Combien de libertés ne se composent pas des maillons d’une fuite. Combien de fuites ne laisseraient pas de traces. Combien cela ne trace pas de messages. Combien ce que déjà on dressait, déjà aussi s’incline et replonge en cherchant sous le même zénith, parfois, à se présenter, à se représenter, à être présent à nouveau. D’un nouveau qui estompe les usurières mesures temporelles.
Combien nous nous trompons. Et essayons encore. Combien nous inspirent les inexorables marées faiseuses de sable. Combien nous nous moquons, en les choyant, des horloges dérisoires.
Ames alarmées d’amarres chamarrées ?
Le vrai miel de toute façon a toujours un petit arrière goût d’amertume. Et pour vivre vraiment, on ne vit au plus tôt qu’avec la conscience de ce que l’on donnera au temps en nourriture pour qu’il se taise, voire pour qu’il se soit tu : les ineffables preuves d’avoir vécu : certitude de folle gratitude, délicate liqueur du regret, voiles gonflées de plénitude, tanin dans la coupe qui ne cesse de se remplir, noble, longue et chaude conquête du sentiment d’amour, et au loin, très loin s’il se peut, le plus loin possible pour qu’il soit plus clair, un petit rire espiègle dont l’écho cristallin nous fait entendre que l’essentiel ne nous a jamais quitté. Jamais abandonné.

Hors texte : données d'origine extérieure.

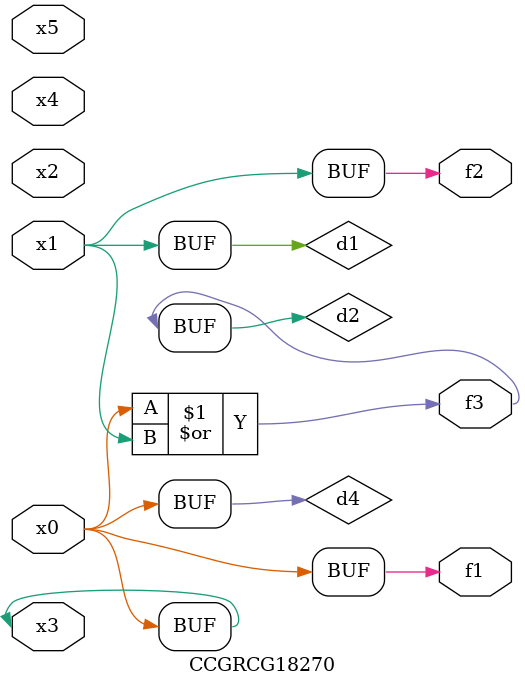
<source format=v>
module CCGRCG18270(
	input x0, x1, x2, x3, x4, x5,
	output f1, f2, f3
);

	wire d1, d2, d3, d4;

	and (d1, x1);
	or (d2, x0, x1);
	nand (d3, x0, x5);
	buf (d4, x0, x3);
	assign f1 = d4;
	assign f2 = d1;
	assign f3 = d2;
endmodule

</source>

Et, oui, plus fort que tout, plus difficile que tout, plus exigeant que tout, plus nécessaire que tout, plus probant que tout, plus improbable peut-être, plus dangereux quelquefois, plus excitant, plus insolent, plus rassurant, plus vital que tout : la grâce d’être libre.
Jusqu’au choix intime, prélevé au plus profond, celui, précis, de cet étranger à nous, qui fait que nous tenons. Que nous avançons. Que nous sommes là. Même seul. Paraît-il.
Un lâcher-prise qui permet d'inédites envolées même si le coeur saigne et se tord en gémissements secrets. S'ouvrir à des chemins intérieurs inconnus pour permettre l'espace de la rencontre. Rejoindre la liberté première tapie dans le plus intime. Choisir la noblesse du possible pour s'étoffer de la finesse de l'essentiel.
Il faut trouver son bonheur dans l'état de quête, dans l'attente apaisée, sur le chemin et pas uniquement à l'arrivée. Accepter les détours, prendre son chemin, qui n'est jamais tracé, en tous cas pas à nos yeux.